Work order: Find the line containing "case(LOControl)". Retype it and every line after it through the end of the entries, exactly as written, with nothing added.

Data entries
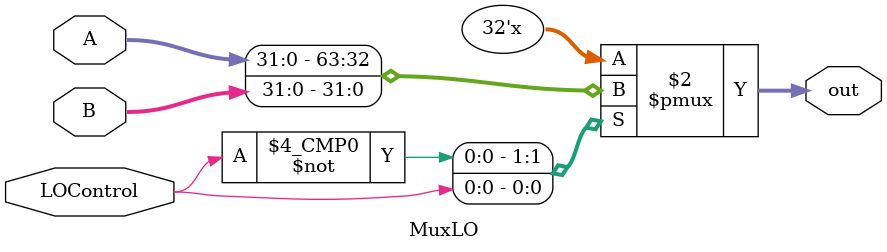
<source format=sv>
module MuxLO(A, B, out, LOControl);

	input logic [31:0] A, B;
	input logic LOControl;
	output logic [31:0] out;
  
    always @(LOControl)begin
      case(LOControl)
            0: out = A;
            1: out = B;
        endcase
    end
endmodule
</source>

Answer for this exercise:
      case(LOControl)
            0: out = A;
            1: out = B;
        endcase
    end
endmodule
</source>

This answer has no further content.